A new evaluation was conducted for over a year to propose new technical, logistical and organizational solutions to bring these subjects under control. Numerous research projects, supported by several notes from expert scientists, have ruled out the risk presented by our modest antennas on the bird populations of these territories. Passionate about our islands for decades, we are the first to pay special attention to the protection of fauna and flora and it seems clear to us that our projects are completely respectful of these territories and their biodiversity.
Despite the research work done, the innovative solutions proposed, and a complete and documented dossier, our requests were rejected. The arguments put forward focus on the danger posed by our antennas for the bird population and the risk of introduction of new species during our landing. Despite our work to demonstrate that these elements are controlled and in no way invalidate our activities, it is the precautionary principle that is privileged for the moment. The logic remains to say that if there is no project then there is no risk. Unfortunately, amateur radio expeditions are not part of the core activities and priorities.
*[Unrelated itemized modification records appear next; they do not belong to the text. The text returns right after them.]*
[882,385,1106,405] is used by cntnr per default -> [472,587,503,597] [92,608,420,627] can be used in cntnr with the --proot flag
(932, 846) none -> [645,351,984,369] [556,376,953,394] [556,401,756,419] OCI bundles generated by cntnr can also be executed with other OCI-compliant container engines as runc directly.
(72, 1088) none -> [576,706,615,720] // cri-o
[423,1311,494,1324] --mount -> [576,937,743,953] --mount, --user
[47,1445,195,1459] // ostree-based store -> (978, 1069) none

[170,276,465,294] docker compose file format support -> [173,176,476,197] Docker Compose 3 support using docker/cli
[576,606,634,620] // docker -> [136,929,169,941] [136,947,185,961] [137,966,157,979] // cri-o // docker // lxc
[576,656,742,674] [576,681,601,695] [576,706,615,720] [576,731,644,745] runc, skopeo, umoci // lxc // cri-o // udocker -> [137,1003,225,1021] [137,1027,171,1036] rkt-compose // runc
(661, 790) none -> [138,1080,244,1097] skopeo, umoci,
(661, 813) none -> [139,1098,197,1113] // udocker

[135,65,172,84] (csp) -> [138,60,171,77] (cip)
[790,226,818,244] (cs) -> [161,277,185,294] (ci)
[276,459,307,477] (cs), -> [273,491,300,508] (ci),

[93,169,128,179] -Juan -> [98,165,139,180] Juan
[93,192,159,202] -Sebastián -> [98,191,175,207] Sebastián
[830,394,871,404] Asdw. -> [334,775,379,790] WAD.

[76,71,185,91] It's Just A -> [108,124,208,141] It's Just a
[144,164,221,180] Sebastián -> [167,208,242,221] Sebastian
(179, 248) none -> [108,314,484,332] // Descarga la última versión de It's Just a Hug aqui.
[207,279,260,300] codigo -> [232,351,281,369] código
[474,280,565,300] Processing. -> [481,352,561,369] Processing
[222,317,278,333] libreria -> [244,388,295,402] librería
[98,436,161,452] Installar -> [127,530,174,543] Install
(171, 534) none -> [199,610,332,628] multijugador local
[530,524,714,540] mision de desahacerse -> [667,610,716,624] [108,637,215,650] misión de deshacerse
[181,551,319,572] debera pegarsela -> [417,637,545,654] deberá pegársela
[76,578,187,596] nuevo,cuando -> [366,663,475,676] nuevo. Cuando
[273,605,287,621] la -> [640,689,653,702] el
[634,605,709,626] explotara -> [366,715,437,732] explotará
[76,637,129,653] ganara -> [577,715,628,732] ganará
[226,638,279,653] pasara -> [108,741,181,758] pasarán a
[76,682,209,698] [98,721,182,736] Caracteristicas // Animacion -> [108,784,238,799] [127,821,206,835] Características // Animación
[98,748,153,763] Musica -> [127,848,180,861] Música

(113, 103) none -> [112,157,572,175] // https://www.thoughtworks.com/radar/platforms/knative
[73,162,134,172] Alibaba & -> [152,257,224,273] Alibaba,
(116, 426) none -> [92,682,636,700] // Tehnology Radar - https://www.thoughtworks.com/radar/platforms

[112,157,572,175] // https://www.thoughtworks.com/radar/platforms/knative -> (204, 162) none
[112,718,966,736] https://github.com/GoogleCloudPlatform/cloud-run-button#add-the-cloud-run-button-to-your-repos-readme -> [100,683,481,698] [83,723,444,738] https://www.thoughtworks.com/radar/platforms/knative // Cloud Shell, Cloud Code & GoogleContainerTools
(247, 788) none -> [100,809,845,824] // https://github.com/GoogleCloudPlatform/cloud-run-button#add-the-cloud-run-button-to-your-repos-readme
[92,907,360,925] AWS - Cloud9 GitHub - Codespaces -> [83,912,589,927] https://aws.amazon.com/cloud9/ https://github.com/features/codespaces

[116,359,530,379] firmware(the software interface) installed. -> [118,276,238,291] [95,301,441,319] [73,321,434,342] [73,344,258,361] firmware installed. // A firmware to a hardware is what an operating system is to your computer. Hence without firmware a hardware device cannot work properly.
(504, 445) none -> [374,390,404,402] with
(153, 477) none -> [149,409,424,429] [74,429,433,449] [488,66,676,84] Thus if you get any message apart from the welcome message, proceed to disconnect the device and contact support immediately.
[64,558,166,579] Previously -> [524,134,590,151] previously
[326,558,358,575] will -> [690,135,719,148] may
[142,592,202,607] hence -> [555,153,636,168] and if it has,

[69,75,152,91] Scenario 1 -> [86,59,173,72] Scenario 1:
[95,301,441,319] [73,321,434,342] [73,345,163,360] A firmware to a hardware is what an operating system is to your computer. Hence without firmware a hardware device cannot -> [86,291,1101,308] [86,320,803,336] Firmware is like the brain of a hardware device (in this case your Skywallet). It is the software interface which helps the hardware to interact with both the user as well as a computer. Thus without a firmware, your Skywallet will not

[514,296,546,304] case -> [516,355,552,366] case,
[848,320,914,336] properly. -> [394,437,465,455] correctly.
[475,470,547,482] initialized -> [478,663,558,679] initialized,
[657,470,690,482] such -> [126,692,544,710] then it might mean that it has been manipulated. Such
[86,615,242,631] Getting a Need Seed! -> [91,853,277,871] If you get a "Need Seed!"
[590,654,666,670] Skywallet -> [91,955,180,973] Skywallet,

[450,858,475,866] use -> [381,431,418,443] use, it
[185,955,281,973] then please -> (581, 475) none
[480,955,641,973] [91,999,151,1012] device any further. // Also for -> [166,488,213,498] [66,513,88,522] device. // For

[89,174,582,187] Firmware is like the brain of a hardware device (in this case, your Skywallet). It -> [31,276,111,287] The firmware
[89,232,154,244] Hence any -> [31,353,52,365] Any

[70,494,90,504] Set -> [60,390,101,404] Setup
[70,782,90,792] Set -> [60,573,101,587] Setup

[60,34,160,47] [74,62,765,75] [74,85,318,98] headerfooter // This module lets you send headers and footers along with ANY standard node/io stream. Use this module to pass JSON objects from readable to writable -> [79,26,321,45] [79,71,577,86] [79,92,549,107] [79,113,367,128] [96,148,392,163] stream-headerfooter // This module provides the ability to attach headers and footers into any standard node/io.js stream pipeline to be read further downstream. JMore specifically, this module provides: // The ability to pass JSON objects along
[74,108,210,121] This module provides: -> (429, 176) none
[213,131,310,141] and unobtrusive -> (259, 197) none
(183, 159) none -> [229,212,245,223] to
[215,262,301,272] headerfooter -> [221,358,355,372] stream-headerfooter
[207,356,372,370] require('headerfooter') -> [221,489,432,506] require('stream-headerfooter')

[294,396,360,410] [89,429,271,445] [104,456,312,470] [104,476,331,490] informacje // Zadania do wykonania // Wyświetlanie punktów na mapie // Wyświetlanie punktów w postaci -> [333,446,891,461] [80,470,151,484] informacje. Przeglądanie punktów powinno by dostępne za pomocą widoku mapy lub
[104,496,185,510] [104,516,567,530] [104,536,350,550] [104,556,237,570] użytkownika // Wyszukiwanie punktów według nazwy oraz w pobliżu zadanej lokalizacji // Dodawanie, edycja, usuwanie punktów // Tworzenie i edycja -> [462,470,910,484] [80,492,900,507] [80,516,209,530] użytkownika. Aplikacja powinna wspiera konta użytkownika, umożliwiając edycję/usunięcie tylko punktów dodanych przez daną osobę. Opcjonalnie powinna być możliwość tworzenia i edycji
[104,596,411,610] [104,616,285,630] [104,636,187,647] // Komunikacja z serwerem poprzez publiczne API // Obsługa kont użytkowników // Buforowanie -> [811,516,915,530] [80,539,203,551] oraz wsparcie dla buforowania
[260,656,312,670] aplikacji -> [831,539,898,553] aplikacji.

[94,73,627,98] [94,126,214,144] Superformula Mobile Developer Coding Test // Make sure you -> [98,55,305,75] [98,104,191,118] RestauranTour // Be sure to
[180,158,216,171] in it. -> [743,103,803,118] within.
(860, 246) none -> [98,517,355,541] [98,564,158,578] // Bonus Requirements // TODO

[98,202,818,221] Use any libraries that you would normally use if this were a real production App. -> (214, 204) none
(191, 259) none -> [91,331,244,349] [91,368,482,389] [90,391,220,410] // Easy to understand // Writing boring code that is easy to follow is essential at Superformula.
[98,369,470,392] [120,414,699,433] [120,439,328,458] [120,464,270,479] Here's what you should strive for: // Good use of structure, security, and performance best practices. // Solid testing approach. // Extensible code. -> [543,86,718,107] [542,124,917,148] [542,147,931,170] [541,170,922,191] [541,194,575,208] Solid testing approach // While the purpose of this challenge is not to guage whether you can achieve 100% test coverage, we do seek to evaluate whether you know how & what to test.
Of course, we acknowledge the position of the authorities in charge who undoubtedly rely on the expertise of their various departments. Let’s hope that the months or years ahead will allow us, through dialogue, to find compromises and propose new projects on a win-win basis as it has been the case so far.
To this day, the frustration is of course great as we worked hard countless hours. However, we will continue in a professional manner to deal with our interlocutors. We will continue our research to improve our solutions and make them even more compatible with the constraints imposed so far. Radio amateurs have had the chance to accompany and participate in the life of the bases for more than 60 years. We are therefore convinced of our legitimacy in the Scattered and Southern Territories, as well as in the ability of the TAAF to maintain a framework for our activity.
Many of you send me emails asking “when will Crozet take place? ” or ” when will Glorioso take place?”. Let’s hope that this communiqué is going to give you a better idea of our current projects. My goal is not to exchange ideas. No need to contact me to ask me more questions or give me your opinion, I may not have time to answer you.
It is also not a communiqué to tell you not to try to propose an alternative project to the competent authorities. As of today the chances of moving forward are slim. The administration has already received a number of cases in recent years, more or less serious, and I personally think that has made things more confusing and has not made our case.
I imagine that many will be disappointed with this information. We definitely are too. But we want to remain very positive and above all satisfied with the projects carried out towards Tromelin and Juan de Nova. We are aware of the privilege we have had. The work done with the various TAAF services to date has been fascinating. We have met people who live their missions with a passion and it is with great pleasure that we will perhaps work with them again in the future; it is our dearest wish.